ABOUT THIS TASK: Find the word "returns" in the listing below, then return every line it appears in.

##########

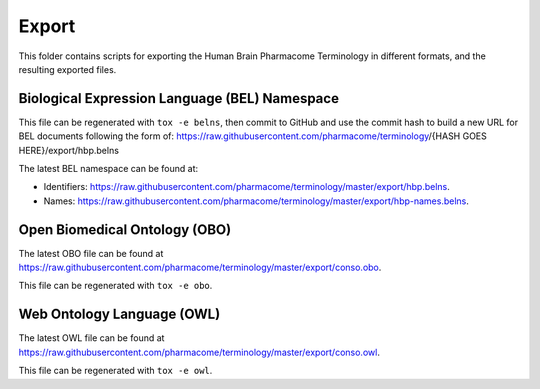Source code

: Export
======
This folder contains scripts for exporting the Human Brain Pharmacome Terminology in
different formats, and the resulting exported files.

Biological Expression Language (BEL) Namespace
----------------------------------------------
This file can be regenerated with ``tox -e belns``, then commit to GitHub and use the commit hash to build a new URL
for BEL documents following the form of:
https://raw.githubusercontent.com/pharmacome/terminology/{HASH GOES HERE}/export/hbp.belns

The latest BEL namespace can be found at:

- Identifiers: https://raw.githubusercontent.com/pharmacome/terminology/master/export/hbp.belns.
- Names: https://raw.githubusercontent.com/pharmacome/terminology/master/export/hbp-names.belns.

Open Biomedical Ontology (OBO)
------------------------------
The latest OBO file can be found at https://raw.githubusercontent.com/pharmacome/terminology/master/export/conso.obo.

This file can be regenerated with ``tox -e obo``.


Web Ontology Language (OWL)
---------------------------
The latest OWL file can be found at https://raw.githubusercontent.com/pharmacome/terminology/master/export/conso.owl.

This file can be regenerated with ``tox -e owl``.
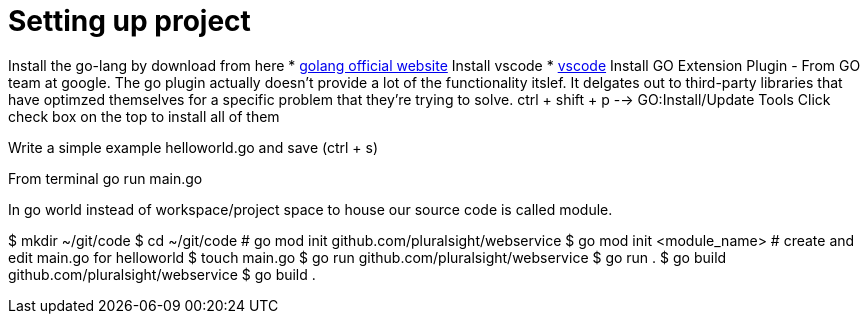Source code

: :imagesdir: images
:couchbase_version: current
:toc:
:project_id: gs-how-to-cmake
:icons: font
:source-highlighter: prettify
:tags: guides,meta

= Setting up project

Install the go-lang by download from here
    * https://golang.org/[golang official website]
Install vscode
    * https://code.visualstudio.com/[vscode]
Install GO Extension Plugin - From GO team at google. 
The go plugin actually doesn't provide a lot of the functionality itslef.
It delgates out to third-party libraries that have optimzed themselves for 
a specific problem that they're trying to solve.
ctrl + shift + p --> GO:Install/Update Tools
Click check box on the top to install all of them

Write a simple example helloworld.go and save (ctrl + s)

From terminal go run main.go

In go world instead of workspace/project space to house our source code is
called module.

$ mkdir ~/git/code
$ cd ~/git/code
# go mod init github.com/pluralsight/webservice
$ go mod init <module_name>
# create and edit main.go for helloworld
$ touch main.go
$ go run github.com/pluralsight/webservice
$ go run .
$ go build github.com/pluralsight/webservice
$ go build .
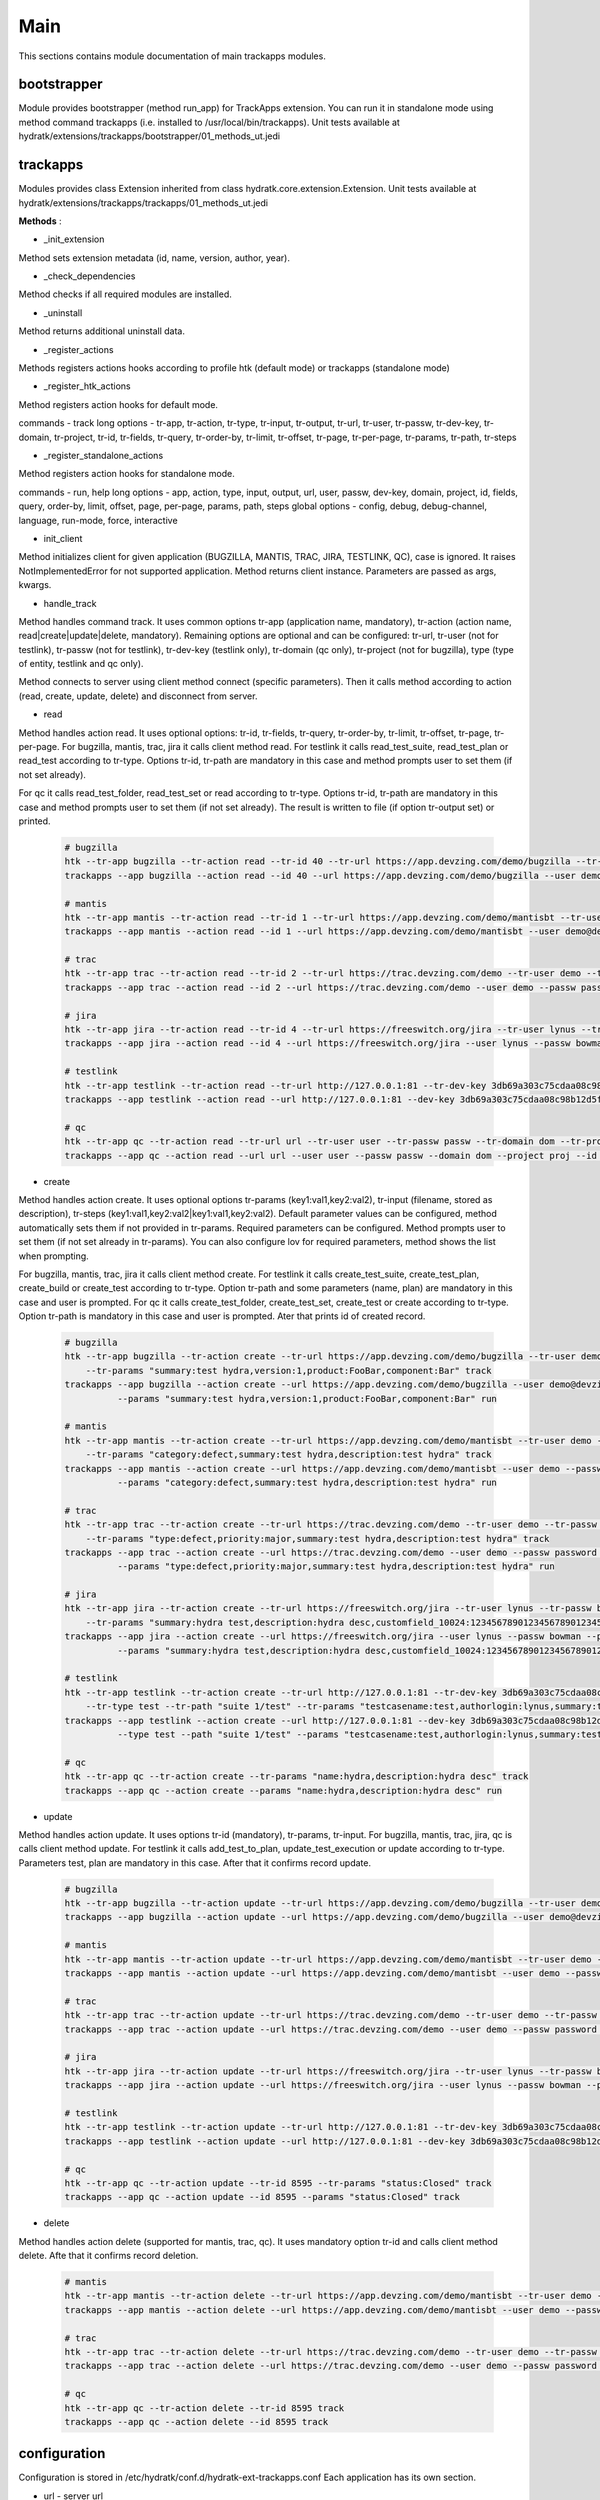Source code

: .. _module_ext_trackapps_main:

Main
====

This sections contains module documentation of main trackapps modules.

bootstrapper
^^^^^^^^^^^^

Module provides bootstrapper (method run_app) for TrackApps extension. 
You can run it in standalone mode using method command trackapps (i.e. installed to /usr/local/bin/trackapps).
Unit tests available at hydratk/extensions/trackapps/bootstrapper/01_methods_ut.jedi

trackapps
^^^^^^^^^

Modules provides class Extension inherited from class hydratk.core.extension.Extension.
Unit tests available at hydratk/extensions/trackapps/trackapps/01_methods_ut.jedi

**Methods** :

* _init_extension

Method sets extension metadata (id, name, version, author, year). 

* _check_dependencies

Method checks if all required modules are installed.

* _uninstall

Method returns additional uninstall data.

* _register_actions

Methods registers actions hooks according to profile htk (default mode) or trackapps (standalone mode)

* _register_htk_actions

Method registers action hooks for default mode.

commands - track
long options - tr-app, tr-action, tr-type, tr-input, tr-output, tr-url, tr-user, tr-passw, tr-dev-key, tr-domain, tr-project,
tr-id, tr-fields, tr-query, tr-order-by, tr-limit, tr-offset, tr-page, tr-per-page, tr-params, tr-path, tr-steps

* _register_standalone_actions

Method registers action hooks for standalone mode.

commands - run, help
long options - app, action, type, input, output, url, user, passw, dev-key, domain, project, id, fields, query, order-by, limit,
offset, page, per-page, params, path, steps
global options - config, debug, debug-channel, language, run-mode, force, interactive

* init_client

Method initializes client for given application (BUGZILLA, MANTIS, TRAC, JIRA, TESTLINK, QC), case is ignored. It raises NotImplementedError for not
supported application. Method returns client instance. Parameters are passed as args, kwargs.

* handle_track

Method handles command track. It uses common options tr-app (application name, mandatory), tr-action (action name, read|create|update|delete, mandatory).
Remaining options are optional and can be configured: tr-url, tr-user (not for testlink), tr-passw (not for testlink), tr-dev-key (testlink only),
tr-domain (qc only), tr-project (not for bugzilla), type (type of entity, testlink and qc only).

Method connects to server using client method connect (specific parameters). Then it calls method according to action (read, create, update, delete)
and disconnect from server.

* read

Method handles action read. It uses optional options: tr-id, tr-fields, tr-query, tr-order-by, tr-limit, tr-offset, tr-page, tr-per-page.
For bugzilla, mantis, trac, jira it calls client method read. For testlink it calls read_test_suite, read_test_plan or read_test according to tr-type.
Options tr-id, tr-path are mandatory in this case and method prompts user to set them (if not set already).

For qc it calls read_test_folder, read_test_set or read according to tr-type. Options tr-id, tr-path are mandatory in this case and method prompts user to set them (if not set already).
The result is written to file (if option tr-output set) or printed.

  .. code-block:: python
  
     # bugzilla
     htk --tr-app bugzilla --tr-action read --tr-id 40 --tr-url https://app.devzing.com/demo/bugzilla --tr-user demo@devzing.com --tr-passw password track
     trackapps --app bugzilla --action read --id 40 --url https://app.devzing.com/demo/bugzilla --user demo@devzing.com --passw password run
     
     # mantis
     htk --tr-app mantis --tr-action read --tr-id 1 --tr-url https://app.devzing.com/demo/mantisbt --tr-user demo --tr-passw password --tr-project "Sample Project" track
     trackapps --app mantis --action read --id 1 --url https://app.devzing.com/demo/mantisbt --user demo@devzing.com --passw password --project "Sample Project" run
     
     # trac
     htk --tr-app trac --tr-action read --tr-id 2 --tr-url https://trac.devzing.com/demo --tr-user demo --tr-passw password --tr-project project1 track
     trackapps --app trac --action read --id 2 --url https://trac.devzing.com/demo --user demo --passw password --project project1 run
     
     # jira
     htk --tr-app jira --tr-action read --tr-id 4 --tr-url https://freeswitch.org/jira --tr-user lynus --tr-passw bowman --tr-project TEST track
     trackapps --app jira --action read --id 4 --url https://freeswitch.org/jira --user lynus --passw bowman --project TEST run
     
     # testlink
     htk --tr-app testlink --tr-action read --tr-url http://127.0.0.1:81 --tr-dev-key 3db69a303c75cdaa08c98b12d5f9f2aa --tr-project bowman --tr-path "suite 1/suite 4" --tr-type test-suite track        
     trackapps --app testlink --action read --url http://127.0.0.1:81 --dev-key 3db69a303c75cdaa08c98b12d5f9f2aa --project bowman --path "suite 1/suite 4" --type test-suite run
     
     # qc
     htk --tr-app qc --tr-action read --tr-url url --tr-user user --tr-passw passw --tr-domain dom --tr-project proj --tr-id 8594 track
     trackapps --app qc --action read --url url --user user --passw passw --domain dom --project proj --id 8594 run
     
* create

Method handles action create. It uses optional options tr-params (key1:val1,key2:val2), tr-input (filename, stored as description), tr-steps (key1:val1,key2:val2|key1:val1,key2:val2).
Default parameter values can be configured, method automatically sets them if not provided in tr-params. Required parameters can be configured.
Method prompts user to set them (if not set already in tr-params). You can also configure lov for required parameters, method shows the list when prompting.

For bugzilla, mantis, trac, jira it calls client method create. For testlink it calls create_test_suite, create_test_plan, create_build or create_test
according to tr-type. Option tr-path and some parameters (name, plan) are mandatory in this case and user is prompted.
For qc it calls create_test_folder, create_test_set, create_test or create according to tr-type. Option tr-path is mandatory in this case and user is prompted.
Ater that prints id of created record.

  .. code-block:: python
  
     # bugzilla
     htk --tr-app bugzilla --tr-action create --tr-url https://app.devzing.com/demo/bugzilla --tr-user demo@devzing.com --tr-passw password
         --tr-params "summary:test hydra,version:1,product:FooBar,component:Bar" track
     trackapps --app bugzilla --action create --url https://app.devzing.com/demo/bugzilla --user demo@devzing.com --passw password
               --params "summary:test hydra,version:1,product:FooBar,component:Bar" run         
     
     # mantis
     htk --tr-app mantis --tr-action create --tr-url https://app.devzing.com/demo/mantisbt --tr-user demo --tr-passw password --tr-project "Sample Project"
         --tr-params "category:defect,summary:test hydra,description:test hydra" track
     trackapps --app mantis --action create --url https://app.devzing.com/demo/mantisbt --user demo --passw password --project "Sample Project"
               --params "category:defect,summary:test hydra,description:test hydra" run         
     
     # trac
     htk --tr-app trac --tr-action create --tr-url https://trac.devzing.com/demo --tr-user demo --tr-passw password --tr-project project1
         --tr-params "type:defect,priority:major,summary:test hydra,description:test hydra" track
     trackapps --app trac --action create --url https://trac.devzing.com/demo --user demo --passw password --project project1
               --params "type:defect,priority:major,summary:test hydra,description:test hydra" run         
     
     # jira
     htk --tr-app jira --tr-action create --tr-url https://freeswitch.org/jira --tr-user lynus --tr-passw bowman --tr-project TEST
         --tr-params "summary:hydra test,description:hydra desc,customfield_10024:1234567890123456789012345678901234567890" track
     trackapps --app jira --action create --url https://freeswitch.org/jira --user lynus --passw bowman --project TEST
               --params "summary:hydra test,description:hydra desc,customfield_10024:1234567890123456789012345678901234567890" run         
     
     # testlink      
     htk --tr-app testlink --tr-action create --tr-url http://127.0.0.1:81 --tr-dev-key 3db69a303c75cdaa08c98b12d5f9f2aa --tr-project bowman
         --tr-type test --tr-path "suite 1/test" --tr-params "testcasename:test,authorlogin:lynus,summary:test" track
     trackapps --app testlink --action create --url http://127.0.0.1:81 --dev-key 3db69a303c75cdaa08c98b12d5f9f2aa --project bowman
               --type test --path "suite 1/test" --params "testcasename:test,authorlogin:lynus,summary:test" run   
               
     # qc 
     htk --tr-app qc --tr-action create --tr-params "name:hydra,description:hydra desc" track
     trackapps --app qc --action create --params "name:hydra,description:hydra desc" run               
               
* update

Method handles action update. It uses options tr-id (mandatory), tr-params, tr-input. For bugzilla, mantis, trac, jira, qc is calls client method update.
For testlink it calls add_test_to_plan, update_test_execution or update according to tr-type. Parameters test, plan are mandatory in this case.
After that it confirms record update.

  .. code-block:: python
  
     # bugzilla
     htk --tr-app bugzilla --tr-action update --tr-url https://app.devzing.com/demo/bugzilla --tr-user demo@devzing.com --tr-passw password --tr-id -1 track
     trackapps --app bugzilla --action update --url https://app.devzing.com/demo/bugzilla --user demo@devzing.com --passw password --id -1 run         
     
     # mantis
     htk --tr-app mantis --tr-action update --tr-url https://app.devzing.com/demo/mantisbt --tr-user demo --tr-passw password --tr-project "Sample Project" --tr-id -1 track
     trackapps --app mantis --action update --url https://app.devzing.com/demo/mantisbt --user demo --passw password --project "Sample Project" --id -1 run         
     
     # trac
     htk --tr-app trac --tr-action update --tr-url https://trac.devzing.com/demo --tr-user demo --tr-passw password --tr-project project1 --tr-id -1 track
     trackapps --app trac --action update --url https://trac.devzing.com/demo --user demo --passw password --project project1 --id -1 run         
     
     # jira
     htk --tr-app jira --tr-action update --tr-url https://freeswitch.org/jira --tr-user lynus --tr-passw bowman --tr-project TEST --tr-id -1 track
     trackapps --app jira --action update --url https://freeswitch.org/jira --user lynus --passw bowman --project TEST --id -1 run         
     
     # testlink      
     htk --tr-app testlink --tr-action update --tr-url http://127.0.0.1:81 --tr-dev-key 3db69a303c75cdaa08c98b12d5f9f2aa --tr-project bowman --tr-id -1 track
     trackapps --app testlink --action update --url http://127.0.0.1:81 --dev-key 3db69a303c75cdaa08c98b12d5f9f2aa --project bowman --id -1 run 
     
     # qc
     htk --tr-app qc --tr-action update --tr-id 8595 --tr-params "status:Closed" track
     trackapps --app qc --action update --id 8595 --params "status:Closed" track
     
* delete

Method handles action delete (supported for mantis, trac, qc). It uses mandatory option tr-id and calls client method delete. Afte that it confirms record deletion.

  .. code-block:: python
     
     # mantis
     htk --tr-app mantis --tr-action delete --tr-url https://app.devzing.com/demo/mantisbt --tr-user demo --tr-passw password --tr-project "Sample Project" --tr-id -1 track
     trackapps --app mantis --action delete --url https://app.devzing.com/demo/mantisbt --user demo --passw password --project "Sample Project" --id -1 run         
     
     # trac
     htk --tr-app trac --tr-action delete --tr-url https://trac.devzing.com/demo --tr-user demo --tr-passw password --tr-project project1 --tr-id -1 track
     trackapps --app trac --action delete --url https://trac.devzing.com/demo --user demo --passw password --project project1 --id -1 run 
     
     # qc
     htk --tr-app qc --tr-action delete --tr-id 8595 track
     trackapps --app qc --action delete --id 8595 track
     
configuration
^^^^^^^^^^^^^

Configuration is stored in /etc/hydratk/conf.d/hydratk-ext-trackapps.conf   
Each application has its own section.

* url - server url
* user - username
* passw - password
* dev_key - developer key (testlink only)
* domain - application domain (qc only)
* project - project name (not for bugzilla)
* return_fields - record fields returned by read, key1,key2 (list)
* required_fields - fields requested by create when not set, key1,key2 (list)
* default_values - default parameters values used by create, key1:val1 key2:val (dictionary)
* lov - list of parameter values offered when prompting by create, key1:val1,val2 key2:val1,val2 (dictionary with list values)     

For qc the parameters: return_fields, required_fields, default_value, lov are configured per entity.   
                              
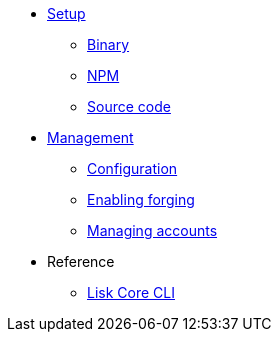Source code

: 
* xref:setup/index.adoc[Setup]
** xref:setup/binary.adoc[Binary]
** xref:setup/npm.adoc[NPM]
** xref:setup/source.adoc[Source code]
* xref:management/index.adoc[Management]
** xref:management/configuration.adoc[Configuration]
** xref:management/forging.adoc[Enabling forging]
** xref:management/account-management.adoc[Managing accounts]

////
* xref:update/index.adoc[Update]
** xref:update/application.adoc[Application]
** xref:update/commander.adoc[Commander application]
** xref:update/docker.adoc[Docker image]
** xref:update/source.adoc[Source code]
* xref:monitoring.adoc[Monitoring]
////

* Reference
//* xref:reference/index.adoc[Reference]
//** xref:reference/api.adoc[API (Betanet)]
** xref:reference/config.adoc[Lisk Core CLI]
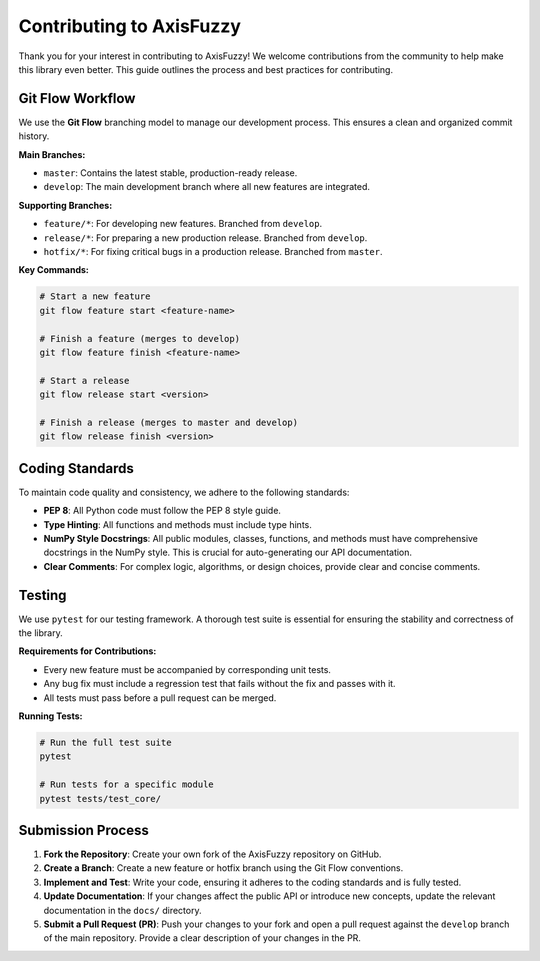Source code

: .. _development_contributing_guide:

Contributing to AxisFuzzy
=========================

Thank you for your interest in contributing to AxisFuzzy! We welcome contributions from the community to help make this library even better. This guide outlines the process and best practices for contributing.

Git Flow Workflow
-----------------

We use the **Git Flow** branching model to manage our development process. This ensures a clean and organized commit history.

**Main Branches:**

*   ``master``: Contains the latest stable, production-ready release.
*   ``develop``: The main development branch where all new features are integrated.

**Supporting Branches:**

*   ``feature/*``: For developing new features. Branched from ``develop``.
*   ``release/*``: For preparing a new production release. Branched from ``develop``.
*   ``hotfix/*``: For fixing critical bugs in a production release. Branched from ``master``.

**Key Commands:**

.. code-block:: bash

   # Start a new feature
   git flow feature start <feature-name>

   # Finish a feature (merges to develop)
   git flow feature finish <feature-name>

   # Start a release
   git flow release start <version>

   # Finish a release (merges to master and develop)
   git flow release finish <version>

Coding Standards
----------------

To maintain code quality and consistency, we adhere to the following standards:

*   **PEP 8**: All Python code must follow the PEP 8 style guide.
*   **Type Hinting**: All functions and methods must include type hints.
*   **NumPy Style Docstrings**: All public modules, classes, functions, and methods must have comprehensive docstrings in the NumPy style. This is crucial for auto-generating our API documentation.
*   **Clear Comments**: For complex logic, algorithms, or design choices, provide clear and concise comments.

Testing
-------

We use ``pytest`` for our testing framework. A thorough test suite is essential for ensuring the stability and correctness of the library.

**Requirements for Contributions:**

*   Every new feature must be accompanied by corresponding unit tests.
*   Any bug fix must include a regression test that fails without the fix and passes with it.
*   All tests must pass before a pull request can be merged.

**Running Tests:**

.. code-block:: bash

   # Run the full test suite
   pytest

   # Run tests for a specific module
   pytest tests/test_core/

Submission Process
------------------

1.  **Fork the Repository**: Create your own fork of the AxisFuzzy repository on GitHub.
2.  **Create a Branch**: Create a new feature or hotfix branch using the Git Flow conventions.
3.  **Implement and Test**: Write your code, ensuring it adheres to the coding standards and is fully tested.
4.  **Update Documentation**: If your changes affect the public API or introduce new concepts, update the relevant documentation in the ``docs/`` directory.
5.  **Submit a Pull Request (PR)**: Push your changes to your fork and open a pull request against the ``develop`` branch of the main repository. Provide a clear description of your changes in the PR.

##########

RESPONSE BOX:
Method returns additional uninstall data.
supported application. Method returns client instance. Parameters are passed as args, kwargs.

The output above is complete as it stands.